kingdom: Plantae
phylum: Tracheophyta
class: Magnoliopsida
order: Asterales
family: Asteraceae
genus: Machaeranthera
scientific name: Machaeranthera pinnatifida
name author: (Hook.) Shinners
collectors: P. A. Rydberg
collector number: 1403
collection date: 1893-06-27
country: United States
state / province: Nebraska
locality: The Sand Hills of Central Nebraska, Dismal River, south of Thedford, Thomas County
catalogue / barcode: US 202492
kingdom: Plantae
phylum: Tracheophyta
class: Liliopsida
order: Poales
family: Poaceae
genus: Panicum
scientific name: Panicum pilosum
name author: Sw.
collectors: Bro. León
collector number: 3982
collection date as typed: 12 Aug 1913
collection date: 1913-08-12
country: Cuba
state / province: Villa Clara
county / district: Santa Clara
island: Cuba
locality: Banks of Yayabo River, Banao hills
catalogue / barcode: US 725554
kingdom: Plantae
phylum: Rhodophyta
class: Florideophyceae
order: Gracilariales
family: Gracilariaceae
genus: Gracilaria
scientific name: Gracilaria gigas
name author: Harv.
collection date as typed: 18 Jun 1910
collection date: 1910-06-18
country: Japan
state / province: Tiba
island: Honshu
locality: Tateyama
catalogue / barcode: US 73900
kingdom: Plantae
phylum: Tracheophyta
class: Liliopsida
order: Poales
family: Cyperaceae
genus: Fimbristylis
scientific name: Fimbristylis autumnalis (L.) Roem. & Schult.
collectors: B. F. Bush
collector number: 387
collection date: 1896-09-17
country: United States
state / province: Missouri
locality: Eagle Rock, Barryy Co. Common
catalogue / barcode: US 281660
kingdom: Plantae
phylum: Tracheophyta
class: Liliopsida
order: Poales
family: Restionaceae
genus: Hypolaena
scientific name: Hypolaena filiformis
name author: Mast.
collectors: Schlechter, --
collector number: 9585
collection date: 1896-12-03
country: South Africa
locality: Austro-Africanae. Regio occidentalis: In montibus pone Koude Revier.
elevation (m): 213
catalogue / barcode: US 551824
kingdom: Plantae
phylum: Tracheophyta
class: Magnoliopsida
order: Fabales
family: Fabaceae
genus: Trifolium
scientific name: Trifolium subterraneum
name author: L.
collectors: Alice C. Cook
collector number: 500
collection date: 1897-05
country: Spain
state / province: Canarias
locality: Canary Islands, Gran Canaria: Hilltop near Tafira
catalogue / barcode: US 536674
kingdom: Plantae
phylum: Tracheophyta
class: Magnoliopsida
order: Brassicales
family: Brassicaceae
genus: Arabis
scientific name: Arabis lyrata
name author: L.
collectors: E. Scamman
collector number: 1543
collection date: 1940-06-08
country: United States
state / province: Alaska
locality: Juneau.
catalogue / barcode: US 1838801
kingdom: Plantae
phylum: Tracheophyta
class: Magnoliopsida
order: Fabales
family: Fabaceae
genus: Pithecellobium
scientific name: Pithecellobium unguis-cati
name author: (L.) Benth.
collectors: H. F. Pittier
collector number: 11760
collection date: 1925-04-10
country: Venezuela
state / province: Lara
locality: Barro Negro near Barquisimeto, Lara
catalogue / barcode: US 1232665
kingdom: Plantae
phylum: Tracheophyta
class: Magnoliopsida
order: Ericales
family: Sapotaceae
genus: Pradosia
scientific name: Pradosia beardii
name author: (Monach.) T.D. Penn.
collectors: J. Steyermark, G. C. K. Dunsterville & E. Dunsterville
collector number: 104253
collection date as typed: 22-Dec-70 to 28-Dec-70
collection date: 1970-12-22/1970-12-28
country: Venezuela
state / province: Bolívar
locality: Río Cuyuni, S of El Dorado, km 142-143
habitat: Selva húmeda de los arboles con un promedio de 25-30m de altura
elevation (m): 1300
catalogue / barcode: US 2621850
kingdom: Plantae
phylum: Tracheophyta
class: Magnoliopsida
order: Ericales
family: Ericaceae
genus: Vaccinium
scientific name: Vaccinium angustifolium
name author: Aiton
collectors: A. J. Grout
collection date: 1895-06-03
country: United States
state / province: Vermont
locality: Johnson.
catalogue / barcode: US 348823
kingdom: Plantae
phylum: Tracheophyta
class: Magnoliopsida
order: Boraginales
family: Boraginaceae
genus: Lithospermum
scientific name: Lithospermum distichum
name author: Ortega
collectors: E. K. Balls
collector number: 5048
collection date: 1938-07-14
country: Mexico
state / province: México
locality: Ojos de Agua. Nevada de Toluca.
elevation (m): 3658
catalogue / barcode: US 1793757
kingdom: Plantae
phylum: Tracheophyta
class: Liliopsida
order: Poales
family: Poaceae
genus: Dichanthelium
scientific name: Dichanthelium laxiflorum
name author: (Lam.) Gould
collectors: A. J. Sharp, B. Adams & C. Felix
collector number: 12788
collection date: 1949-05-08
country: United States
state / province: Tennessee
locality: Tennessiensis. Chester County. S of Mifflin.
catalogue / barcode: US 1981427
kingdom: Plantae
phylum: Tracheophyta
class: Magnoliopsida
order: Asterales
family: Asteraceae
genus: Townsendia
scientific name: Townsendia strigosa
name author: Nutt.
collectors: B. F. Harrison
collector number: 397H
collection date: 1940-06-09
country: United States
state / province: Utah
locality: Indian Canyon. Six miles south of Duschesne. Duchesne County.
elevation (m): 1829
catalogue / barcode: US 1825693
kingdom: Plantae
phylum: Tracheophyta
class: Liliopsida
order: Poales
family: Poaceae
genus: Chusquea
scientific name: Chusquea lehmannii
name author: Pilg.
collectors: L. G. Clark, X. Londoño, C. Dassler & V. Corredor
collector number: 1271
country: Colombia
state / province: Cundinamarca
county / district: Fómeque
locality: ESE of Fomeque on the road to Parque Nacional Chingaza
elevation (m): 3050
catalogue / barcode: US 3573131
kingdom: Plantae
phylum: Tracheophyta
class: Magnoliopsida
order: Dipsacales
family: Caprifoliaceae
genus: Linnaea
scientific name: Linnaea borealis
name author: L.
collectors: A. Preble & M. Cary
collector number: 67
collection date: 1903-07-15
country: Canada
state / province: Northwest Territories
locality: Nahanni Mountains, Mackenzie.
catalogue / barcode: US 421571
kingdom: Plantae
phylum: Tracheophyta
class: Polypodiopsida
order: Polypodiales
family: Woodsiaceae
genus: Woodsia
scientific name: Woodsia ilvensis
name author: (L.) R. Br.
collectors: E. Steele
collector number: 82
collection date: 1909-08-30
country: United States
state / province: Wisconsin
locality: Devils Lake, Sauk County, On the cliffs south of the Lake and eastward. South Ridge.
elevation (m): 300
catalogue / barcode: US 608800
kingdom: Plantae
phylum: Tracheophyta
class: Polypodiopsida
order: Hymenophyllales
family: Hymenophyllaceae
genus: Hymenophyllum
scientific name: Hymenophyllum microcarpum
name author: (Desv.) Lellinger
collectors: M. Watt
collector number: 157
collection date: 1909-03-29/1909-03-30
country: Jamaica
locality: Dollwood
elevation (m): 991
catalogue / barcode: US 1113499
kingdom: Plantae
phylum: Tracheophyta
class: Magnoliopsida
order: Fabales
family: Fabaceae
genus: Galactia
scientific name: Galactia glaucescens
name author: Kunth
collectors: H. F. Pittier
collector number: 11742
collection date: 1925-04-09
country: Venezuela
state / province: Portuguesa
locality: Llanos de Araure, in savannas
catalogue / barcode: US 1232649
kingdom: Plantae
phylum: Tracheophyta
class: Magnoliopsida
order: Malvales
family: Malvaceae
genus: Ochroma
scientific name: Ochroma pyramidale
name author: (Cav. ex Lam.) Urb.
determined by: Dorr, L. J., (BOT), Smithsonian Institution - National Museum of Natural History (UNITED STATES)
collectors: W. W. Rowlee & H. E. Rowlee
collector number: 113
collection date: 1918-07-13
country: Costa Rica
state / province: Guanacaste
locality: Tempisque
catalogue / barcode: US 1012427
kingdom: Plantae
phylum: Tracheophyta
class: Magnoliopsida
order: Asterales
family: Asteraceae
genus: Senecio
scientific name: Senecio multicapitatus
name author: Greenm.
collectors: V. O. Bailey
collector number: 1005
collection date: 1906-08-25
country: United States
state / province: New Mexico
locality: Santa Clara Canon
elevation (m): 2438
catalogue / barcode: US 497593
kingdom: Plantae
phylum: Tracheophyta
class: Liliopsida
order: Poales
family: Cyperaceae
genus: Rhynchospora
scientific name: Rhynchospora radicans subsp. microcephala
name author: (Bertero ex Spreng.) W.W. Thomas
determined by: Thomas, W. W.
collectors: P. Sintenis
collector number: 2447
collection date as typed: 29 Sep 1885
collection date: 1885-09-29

══════════════════════════════

▸ What is asked: Copy, word for word, the part of the material above that starts with the line containing "state / province: Alaska" and ends with the line containing "collector number: 12788", including both of those lines.

▸ Correct answer:
state / province: Alaska
locality: Juneau.
catalogue / barcode: US 1838801
kingdom: Plantae
phylum: Tracheophyta
class: Magnoliopsida
order: Fabales
family: Fabaceae
genus: Pithecellobium
scientific name: Pithecellobium unguis-cati
name author: (L.) Benth.
collectors: H. F. Pittier
collector number: 11760
collection date: 1925-04-10
country: Venezuela
state / province: Lara
locality: Barro Negro near Barquisimeto, Lara
catalogue / barcode: US 1232665
kingdom: Plantae
phylum: Tracheophyta
class: Magnoliopsida
order: Ericales
family: Sapotaceae
genus: Pradosia
scientific name: Pradosia beardii
name author: (Monach.) T.D. Penn.
collectors: J. Steyermark, G. C. K. Dunsterville & E. Dunsterville
collector number: 104253
collection date as typed: 22-Dec-70 to 28-Dec-70
collection date: 1970-12-22/1970-12-28
country: Venezuela
state / province: Bolívar
locality: Río Cuyuni, S of El Dorado, km 142-143
habitat: Selva húmeda de los arboles con un promedio de 25-30m de altura
elevation (m): 1300
catalogue / barcode: US 2621850
kingdom: Plantae
phylum: Tracheophyta
class: Magnoliopsida
order: Ericales
family: Ericaceae
genus: Vaccinium
scientific name: Vaccinium angustifolium
name author: Aiton
collectors: A. J. Grout
collection date: 1895-06-03
country: United States
state / province: Vermont
locality: Johnson.
catalogue / barcode: US 348823
kingdom: Plantae
phylum: Tracheophyta
class: Magnoliopsida
order: Boraginales
family: Boraginaceae
genus: Lithospermum
scientific name: Lithospermum distichum
name author: Ortega
collectors: E. K. Balls
collector number: 5048
collection date: 1938-07-14
country: Mexico
state / province: México
locality: Ojos de Agua. Nevada de Toluca.
elevation (m): 3658
catalogue / barcode: US 1793757
kingdom: Plantae
phylum: Tracheophyta
class: Liliopsida
order: Poales
family: Poaceae
genus: Dichanthelium
scientific name: Dichanthelium laxiflorum
name author: (Lam.) Gould
collectors: A. J. Sharp, B. Adams & C. Felix
collector number: 12788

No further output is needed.